> **DATASET RECORDS**
━━━━━━━━━━━━━━━━━━━━━━━━━━━━━━

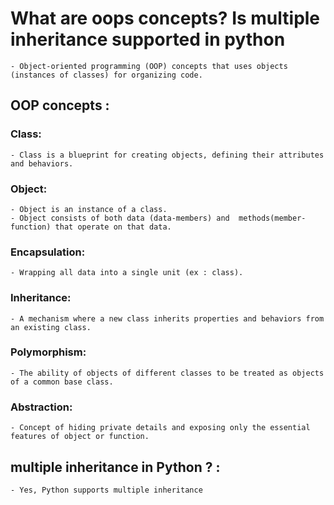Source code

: # What are oops concepts? Is multiple inheritance supported in python

    - Object-oriented programming (OOP) concepts that uses objects (instances of classes) for organizing code.

## OOP concepts :

### Class:
    - Class is a blueprint for creating objects, defining their attributes and behaviors.

### Object:
    - Object is an instance of a class. 
    - Object consists of both data (data-members) and  methods(member-function) that operate on that data.

### Encapsulation: 
    - Wrapping all data into a single unit (ex : class).

### Inheritance: 
    - A mechanism where a new class inherits properties and behaviors from an existing class.

### Polymorphism:
    - The ability of objects of different classes to be treated as objects of a common base class.

### Abstraction:
    - Concept of hiding private details and exposing only the essential features of object or function.
    
## multiple inheritance in Python ? :
    - Yes, Python supports multiple inheritance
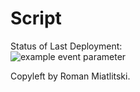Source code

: # Script


Status of Last Deployment:<br>
![example event parameter](https://github.com/RiKeRjava/Script/workflows/main.yml/badge.svg?event=push)

Copyleft by Roman Miatlitski.

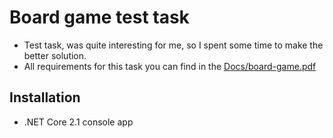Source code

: # Board game test task
* Test task, was quite interesting for me, so I spent some time to make the better solution.
* All requirements for this task you can find in the [Docs/board-game.pdf](https://github.com/fonbrauzen/BoardGameTestTask/blob/master/BoardGameTestTaskApp/Docs/board-game.pdf)

## Installation
* .NET Core 2.1 console app
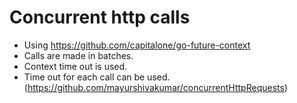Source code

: # Concurrent http calls 
* Using  https://github.com/capitalone/go-future-context
* Calls are made in batches.
* Context time out is used.
* Time out for each call can be used.(https://github.com/mayurshivakumar/concurrentHttpRequests)
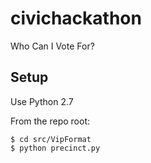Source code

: # civichackathon
Who Can I Vote For?

Setup
-----

Use Python 2.7

From the repo root:

    $ cd src/VipFormat
    $ python precinct.py
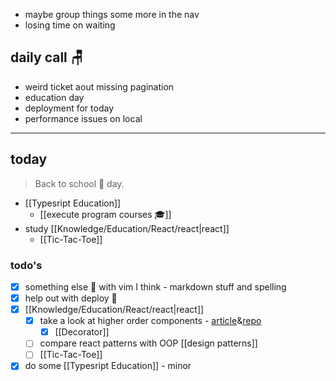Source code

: - maybe group things some more in the nav
- losing time on waiting

## daily call 🪑
- weird ticket aout missing pagination
- education day
- deployment for today
- performance issues on local

---

## today
> Back to school 🎒 day.

- [[Typesript Education]]
	- [[execute program courses 🎓]]
- study [[Knowledge/Education/React/react|react]]
	- [[Tic-Tac-Toe]]

### todo's
- [x]  something else 🤔 with vim I think - markdown stuff and spelling
- [x] help out with deploy 🚀
- [x] [[Knowledge/Education/React/react|react]]
	- [x] take a look at higher order components - [article](git@github.com:aviv-vladimirsedlar/higher-order-react-components-demo.git)&[repo](https://github.com/aviv-vladimirsedlar/higher-order-react-components-demo)
		- [x] [[Decorator]]
	- [ ] compare react patterns with OOP [[design patterns]]
	- [ ] [[Tic-Tac-Toe]]
- [x] do some [[Typesript Education]]  - minor
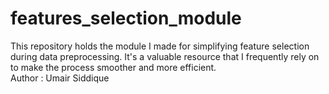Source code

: # features_selection_module
This repository holds the module I made for simplifying feature selection during data preprocessing. It's a valuable resource that I frequently rely on to make the process smoother and more efficient.
<br>
Author : Umair Siddique
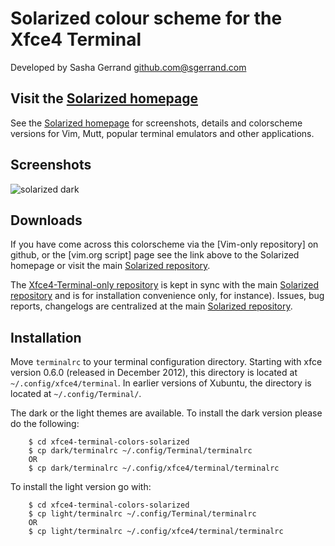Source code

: Solarized colour scheme for the Xfce4 Terminal
=============================

Developed by Sasha Gerrand <github.com@sgerrand.com>

Visit the [Solarized homepage]
------------------------------

See the [Solarized homepage] for screenshots, details and colorscheme versions for Vim, Mutt, popular terminal emulators and other applications.

Screenshots
-----------

![solarized dark](https://github.com/sgerrand/xfce4-terminal-colors-solarized/raw/master/img/solarized-xfce4-terminal.png)

Downloads
---------

If you have come across this colorscheme via the [Vim-only repository] on github, or the [vim.org script] page see the link above to the Solarized homepage or visit the main [Solarized repository].

The [Xfce4-Terminal-only repository] is kept in sync with the main [Solarized repository] and is for installation convenience only, for instance).  Issues, bug reports, changelogs are centralized at the main [Solarized repository].

[Solarized homepage]:   http://ethanschoonover.com/solarized
[Solarized repository]: https://github.com/altercation/solarized
[Xfce4-Terminal-only repository]:  https://github.com/sgerrand/xfce4-terminal-colors-solarized

Installation
------------

Move `terminalrc` to your terminal configuration directory. Starting with xfce version 0.6.0 (released in December 2012), this directory is located at `~/.config/xfce4/terminal`.
In earlier versions of Xubuntu, the directory is located at `~/.config/Terminal/`.

The dark or the light themes are available. To install the dark version please do the following:

        $ cd xfce4-terminal-colors-solarized
        $ cp dark/terminalrc ~/.config/Terminal/terminalrc
        OR
        $ cp dark/terminalrc ~/.config/xfce4/terminal/terminalrc

To install the light version go with:

        $ cd xfce4-terminal-colors-solarized
        $ cp light/terminalrc ~/.config/Terminal/terminalrc
        OR
        $ cp light/terminalrc ~/.config/xfce4/terminal/terminalrc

━━━━━━━━━━━━━━━━━━━━━━━━━━━━━━

> **PROMPT**
Within the lines above, find those holding the word "Knowledge" and copy them.

> **EXERCISE ANSWER**
- study [[Knowledge/Education/React/react|react]]
- [x] [[Knowledge/Education/React/react|react]]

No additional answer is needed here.